Parmi les bateaux imaginés dans cette période par François Sergent, l’un mérite une place à part : la Bonite, dont une quarantaine d’exemplaires seront lancés à partir de 1952 (principalement par les Constructions Navales de Loctudy et chez Silvant à Conflans). Ce voilier de 7 m, construit le plus souvent en petites lattes de bois collées, est en France la première série habitable pensée pour courir au large (le très performant Belouga, dessiné en 1946 par Eugène Cornu, restant pour sa part destiné aux plans d’eau abrités). Le beau palmarès de la Bonite Gaspard de la nuit dans les classiques en Manche témoigne des qualités marines du bateau.

Lancement de l’Aoufa II, 1958 ©Guy Lévèque
Bélouga 1947-1960 ©Guy Lévèque

Des alternatives au RORC

Les petits habitables comme la Bonite ou le Jauge C – un habitable performant de 6,60 m en contreplaqué conçu en 1953 par Louis Costantini – courent alors pour la plupart selon les règles de la classe C, catégorie créée en 1952 en France par l’Union Nationale des Croiseurs pour accueillir les unités inéligibles à la jauge du RORC. Celle-ci n’admettait en effet à l’époque que les voiliers d’au moins 19 pieds de rating (ce qui correspond à une longueur de coque voisine de 10 m).

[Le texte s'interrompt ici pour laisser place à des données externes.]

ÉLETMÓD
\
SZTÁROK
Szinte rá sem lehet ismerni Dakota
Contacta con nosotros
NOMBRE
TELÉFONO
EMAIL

Ledit rating résultant d’une formule mathématique prenant en compte différents paramètres pour évaluer le potentiel de vitesse de chacun. Il détermine le classement en temps compensé, seul moyen d’assurer une certaine égalité des chances entre bateaux aux performances différentes. Les grandes classiques vont longtemps rester réservées aux trois classes du RORC (classe I : 36 à 70 pieds, classe II : 27 à moins de 36 pieds, classe III : 19 à moins de 27 pieds), avec même certaines restrictions, les classes III n’obtenant le droit de courir le Fastnet qu’à partir de 1953.

Depart Jauge C Marseille © Guy Lévèque

Pour avoir un panorama complet des classifications en vigueur dans ces années cinquante, il faut aussi évoquer la jauge des cruiser-racers (CR) initiée par l’Union du Yachting Scandinave en 1949 et visant, sur le modèle de la jauge métrique, à faire courir en temps réel des bateaux au potentiel comparable.

Elle va notamment inspirer en France l’architecte Eugène Cornu, auteur des 12 m CR aux palmarès bien fournis Striana et Hallali – respectivement construits en 1955 et 1956 aux chantiers Jouët à Sartrouville – et du très élégant Men Cren, 9 m CR lancé en 1955 par Pichavant à Pont-Labbé.

Striana ©Guy Lévèque

Un autre plan Cornu – construit également chez Jouët – marque un tournant important au début de cette décennie : le classe I Janabel, appartenant à Jacques Barbou, est en 1952 le premier bateau français à participer à la course des Bermudes puis à la Transatlantique. Il faut ajouter à cette galerie de pionniers le classe III Danycan – signé encore d’Eugène Cornu – construit en 1949 au chantier de Pierre Delmez au Perreux-sur-Marne, puis basé à La Rochelle, qui s’est offert de nombreux succès aux mains de son deuxième propriétaire, Michel de Rosanbo, embarquant lui aussi à l’occasion un jeune équipier nommé Tabarly.

D’autres architectes s’impliquent dans cette quête de performances, comme Jean Knocker avec son Peter Pan, construit en 1953 chez Pouvreau, ou Henri Dervin, auteur de nombreux plans dont le très bon classe III Kraken II, sorti en 1949 du chantier Le Gourriérec à Ploemeur.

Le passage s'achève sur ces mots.